Note: Although the CMakeLists.txt will say minimum required version for PostgreSQL is 8.3, this program has only ever been tested with 9.4. 8.3 is simply the threshold under which I'm sure the code will not work. If you want to try dindexer with a PostgreSQL version less than 9.4 you are welcome to do so, but please note I won't be able to make sure everything will work. Patches that address eventual issues are welcome.

Linux

mkdir dindexer_build
cd dindexer_build
cmake -DCMAKE_BUILD_TYPE=Release <path to dindexer source>
make -j2

Other platforms

I never tested dindexer on anything other than Linux. Note that the code assumes paths to be Unix-like. It also makes other assumptions about the current platform being Linux, so porting could be not so straightforward.

Project status

This project is at an early stage and is still being developed. Currently, only the indexer has been implemented. You can search the database manually if you know how to write the SQL queries you will need.

Useful technical details

Program overview

For the sake of clarity, from here on I will refer to the main program (more on it later) simply as "dindexer" and collectively call all the other executables "actions". I will refer to static and shared objects as "libraries". "dindexer" is also the name of this project as a whole; that meaning will be kept and it will hopefully be clear from the context.
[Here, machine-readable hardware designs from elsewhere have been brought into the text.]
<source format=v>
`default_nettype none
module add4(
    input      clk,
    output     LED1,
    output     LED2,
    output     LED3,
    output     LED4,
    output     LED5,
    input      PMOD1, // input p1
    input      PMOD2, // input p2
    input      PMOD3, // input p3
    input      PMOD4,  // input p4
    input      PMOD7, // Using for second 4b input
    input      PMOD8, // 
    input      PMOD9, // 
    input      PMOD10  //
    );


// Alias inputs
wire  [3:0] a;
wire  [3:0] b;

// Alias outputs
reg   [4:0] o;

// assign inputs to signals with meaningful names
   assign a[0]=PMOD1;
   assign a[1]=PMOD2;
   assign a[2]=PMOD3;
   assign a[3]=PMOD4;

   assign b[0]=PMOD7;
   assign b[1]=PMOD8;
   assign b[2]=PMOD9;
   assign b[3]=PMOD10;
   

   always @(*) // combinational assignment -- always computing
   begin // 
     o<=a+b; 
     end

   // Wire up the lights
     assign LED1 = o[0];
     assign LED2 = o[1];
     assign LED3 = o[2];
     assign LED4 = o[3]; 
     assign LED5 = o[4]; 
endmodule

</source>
dindexer is made of several actions and libraries. All of them are located in src/, but shared headers are found in include/. The main program, dindexer (the one users are supposed to run), is in src/main/ and it produces the dindexer executable. If you're working on this project, for your convenience you can symlink the dindexer executable into the root of your build directory. dindexer simply takes one action parameter and tries to match it to available actions. If successful it will run the relevant action passing all remaining command line parameters on.
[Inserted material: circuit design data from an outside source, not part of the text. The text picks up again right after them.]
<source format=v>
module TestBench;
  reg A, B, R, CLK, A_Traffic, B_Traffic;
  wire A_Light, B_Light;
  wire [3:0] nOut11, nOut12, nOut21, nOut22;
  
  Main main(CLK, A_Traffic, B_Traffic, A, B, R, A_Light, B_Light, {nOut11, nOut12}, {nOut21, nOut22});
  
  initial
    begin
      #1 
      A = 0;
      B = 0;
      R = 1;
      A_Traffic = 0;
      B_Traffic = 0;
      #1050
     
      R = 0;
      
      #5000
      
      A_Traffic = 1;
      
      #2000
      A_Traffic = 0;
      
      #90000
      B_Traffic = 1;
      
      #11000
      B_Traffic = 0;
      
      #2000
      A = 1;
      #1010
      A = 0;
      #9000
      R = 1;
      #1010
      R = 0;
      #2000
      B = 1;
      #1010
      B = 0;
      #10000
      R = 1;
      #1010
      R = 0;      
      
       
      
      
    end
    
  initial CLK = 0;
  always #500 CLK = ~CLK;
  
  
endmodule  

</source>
Other than dindexer, in src/ you can find the following actions:

  • delete
  • locate
  • query
  • scan

and the following libraries:

  • common a collection of common code useful for the CL fronted
  • machinery the bulk of dindexer, such as the indexing functionality
  • pq a c++ wrapper for libpq (PostgreSql)
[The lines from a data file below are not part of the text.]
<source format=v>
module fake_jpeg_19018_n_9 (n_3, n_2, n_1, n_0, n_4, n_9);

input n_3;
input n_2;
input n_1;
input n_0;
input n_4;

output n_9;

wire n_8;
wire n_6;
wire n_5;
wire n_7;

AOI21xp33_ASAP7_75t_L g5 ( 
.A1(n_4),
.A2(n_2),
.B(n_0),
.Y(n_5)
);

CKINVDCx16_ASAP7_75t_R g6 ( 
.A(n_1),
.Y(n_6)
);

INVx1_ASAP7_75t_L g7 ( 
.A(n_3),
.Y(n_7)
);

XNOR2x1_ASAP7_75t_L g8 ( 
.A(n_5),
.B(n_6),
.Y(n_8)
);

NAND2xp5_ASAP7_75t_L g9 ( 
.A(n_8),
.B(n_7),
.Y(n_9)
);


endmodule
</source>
Additionally inside include/helpers/ you will find header-only implementations of very generic helper tools.

Currently, actions are just the command line frontend to access the functionalities in the libraries. This way writing a new CLI or GUI should be relatively easy. This structure might change in the future.

Queries

Find duplicates

List all duplicate files belonging to different sets:

select files.hash, group_id, t.ct from files
inner join (
    select hash, count(*) as ct from files group by hash having count(distinct group_id) > 1
) t
on t.hash = files.hash
group by files.hash, group_id, t.ct order by files.hash;

Set number

In the sets table you can find a disk_number column that is currently not used. This is in case you have numbered discs, so you are free to put any number you like in that column.

Disc type

For your convenience, you can store the type of the disc you are going to index. Currently this has no impact on the program's behaviour. Available types are:

  • C - CD-Rom
  • D - Directory
  • V - DVD
  • B - BluRay
  • F - Floppy Disk
  • H - Hard Disk
  • Z - Iomega Zip
  • O - Other